[[ INPUT DATA, beginning ]]
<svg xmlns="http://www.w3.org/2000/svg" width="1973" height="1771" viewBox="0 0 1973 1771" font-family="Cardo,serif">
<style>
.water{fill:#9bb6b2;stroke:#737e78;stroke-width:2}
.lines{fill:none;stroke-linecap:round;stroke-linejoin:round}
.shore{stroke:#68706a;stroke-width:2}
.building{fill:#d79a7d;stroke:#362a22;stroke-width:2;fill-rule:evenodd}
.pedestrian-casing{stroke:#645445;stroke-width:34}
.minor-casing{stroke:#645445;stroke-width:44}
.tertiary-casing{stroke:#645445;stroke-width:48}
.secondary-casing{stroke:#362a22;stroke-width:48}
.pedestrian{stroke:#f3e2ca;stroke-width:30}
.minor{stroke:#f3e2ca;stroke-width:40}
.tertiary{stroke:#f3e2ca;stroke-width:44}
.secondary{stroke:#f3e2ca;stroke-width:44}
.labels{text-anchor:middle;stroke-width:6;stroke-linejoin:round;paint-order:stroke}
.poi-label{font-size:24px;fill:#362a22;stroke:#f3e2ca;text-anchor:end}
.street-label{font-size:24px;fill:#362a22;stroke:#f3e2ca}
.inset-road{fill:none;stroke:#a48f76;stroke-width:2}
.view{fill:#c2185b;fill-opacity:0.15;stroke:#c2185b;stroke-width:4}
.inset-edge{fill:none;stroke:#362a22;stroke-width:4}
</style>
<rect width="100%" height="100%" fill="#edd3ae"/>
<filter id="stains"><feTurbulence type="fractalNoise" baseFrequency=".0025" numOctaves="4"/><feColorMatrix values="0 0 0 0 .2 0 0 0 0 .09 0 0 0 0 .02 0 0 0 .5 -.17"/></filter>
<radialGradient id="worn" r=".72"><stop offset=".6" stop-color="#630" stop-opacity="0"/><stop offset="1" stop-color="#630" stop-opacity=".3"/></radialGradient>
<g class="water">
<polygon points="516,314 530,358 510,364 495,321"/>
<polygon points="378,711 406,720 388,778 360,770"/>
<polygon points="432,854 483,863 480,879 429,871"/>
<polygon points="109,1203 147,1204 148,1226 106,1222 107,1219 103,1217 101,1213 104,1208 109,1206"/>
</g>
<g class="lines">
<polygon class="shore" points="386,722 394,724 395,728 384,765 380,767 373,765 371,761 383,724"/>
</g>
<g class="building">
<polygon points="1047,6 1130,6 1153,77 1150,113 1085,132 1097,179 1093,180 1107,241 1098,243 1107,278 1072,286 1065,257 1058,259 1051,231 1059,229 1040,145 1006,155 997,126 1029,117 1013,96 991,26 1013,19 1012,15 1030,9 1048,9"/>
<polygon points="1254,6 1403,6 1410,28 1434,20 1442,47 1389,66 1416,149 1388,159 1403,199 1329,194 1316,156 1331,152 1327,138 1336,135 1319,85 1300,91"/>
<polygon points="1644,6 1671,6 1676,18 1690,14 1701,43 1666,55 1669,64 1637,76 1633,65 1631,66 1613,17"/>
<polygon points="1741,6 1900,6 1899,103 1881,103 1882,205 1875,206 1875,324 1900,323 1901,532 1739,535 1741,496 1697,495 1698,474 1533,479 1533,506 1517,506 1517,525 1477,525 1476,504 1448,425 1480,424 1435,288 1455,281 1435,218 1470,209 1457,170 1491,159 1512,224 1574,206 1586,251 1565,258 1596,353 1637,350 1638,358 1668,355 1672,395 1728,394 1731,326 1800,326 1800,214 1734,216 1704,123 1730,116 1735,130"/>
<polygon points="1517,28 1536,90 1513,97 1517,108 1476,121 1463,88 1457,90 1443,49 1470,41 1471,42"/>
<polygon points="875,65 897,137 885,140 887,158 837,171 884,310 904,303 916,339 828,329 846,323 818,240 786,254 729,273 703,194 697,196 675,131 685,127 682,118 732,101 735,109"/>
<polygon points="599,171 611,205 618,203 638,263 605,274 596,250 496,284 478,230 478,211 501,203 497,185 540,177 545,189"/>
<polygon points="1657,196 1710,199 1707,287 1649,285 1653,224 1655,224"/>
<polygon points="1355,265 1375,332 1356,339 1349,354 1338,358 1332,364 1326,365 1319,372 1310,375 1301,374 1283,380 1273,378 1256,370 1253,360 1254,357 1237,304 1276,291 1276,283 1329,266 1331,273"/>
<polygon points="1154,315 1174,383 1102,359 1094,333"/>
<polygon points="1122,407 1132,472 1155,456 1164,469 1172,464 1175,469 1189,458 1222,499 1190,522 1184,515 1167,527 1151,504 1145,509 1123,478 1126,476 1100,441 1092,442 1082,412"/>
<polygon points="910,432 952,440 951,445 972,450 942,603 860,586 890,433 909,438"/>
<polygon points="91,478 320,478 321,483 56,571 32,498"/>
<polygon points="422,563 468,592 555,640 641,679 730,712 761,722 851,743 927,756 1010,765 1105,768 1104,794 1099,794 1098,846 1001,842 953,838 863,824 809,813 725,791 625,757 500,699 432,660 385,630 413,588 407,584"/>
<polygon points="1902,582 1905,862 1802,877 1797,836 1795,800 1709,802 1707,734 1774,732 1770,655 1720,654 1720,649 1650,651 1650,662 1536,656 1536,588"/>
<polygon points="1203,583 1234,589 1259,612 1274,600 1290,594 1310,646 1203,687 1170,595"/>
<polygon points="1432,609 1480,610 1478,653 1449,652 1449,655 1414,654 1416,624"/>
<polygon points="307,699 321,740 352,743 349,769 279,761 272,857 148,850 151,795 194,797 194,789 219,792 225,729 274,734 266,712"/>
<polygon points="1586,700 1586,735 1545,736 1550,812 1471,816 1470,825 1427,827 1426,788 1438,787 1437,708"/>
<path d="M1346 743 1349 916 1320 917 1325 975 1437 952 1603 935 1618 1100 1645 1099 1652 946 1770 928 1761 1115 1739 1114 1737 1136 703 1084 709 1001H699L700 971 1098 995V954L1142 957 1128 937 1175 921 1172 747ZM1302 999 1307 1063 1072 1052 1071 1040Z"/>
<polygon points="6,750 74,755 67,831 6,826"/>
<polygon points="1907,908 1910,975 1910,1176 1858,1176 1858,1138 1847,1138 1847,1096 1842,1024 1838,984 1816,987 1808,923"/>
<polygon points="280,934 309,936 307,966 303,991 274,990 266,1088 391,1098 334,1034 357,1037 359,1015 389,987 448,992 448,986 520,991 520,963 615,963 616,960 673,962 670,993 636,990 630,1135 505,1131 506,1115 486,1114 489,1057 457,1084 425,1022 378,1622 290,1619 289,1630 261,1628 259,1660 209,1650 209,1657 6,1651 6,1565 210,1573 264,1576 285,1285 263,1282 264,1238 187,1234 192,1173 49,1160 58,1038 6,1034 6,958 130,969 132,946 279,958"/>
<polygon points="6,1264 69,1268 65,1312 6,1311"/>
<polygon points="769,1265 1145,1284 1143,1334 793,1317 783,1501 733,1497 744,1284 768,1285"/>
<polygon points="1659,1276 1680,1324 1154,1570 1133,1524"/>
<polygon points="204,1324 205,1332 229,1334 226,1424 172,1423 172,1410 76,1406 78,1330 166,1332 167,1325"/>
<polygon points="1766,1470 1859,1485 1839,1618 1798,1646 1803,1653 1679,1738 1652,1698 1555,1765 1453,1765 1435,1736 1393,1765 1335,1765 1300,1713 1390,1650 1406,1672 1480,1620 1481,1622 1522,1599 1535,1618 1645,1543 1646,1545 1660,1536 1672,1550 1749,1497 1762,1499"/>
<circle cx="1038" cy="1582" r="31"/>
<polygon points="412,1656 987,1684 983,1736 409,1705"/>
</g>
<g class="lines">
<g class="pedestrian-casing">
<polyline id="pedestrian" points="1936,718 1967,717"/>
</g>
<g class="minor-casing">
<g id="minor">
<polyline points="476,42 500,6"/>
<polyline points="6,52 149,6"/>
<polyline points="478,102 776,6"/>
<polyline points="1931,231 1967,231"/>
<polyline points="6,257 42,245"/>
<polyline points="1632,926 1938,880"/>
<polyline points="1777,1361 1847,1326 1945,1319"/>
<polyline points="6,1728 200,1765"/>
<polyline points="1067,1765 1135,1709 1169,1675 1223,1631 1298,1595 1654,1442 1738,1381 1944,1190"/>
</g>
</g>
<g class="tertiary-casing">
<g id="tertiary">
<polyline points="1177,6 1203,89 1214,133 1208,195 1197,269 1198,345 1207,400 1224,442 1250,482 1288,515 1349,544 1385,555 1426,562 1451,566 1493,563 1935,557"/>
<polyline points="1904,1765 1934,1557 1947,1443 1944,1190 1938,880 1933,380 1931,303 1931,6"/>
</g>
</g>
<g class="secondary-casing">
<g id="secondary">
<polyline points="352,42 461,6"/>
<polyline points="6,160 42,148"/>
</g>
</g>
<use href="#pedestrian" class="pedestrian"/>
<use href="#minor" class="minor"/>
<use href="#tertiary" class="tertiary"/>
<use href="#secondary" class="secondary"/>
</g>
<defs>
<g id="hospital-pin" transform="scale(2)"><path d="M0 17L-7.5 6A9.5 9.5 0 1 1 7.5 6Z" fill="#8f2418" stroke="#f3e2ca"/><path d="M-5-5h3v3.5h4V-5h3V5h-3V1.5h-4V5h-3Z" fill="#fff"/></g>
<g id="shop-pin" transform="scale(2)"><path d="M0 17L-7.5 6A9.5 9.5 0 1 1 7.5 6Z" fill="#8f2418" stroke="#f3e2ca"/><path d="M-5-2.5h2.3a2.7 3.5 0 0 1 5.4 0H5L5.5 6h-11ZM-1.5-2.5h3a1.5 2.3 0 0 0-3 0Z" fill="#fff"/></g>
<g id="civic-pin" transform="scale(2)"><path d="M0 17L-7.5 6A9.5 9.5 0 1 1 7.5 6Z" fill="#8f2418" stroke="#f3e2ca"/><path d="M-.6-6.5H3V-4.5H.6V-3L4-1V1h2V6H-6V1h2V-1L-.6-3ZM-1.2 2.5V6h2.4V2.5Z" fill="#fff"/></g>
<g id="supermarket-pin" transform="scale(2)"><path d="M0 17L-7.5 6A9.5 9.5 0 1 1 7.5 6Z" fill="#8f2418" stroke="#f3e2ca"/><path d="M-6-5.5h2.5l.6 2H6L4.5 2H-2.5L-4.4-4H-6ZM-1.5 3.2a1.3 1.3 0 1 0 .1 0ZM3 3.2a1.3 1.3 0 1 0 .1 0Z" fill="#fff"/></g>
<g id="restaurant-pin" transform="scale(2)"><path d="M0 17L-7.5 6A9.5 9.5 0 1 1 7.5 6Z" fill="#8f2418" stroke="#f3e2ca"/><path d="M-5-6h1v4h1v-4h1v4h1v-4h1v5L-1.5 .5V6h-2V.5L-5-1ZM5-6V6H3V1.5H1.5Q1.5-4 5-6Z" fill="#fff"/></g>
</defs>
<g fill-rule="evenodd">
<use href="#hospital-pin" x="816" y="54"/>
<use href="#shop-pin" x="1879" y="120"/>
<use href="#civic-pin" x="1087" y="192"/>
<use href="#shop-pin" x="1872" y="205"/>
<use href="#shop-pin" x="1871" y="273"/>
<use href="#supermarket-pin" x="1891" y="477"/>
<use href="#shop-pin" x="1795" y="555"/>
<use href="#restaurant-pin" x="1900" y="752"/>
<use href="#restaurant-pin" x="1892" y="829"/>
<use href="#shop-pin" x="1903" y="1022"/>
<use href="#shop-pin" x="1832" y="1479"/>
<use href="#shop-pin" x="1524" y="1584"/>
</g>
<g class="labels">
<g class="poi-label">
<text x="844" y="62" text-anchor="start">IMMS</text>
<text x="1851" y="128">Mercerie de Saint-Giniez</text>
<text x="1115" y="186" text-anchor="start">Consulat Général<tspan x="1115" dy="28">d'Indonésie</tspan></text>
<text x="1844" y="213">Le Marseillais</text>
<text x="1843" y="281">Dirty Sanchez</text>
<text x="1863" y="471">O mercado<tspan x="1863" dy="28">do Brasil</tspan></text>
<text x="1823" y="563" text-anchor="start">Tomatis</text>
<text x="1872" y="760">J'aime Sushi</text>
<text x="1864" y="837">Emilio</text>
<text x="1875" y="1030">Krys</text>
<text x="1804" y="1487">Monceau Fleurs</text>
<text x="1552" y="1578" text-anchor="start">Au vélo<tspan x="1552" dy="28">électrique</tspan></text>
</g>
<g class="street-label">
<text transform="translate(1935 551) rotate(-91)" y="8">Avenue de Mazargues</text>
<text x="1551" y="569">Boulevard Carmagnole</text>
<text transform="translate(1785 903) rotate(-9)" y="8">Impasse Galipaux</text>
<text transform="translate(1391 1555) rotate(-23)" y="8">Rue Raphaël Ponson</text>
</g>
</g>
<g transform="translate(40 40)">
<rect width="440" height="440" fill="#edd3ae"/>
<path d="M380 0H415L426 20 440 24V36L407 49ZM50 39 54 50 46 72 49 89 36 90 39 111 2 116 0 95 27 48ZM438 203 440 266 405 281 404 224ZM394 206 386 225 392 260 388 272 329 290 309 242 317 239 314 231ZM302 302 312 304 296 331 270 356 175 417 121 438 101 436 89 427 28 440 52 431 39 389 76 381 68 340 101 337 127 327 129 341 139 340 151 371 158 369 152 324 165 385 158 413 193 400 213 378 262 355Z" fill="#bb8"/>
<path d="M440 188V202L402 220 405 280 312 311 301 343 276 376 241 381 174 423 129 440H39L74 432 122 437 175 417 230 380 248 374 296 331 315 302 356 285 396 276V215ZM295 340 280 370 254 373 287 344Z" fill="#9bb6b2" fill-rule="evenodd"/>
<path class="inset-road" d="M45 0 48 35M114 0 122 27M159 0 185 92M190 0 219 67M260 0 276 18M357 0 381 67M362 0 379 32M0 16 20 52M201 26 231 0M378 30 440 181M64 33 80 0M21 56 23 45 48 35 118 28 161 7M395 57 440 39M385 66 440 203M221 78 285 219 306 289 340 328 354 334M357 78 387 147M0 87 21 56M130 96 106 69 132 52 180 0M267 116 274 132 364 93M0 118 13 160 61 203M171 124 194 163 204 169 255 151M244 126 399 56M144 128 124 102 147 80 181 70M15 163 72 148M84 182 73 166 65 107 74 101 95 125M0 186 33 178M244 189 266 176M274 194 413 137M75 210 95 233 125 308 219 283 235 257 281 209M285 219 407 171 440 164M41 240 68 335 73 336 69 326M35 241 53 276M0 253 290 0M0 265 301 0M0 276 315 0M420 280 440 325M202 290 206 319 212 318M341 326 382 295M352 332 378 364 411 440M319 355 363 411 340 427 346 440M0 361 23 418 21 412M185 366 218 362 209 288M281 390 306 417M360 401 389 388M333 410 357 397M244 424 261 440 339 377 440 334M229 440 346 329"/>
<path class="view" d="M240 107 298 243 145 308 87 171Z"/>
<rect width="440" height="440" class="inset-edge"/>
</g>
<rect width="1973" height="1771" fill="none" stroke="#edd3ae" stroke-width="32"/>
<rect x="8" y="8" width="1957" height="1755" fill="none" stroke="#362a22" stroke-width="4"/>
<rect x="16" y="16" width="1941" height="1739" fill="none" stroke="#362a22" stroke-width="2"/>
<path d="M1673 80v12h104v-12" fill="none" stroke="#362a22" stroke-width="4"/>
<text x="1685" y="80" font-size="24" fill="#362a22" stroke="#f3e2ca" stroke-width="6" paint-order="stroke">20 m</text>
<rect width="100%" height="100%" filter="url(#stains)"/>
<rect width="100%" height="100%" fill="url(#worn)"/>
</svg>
[[ INPUT DATA, end ]]
→ EXERCISE REQUIREMENTS:
Show every line from the entries that includes the word "worn".

→ EXERCISE ANSWER:
<radialGradient id="worn" r=".72"><stop offset=".6" stop-color="#630" stop-opacity="0"/><stop offset="1" stop-color="#630" stop-opacity=".3"/></radialGradient>
<rect width="100%" height="100%" fill="url(#worn)"/>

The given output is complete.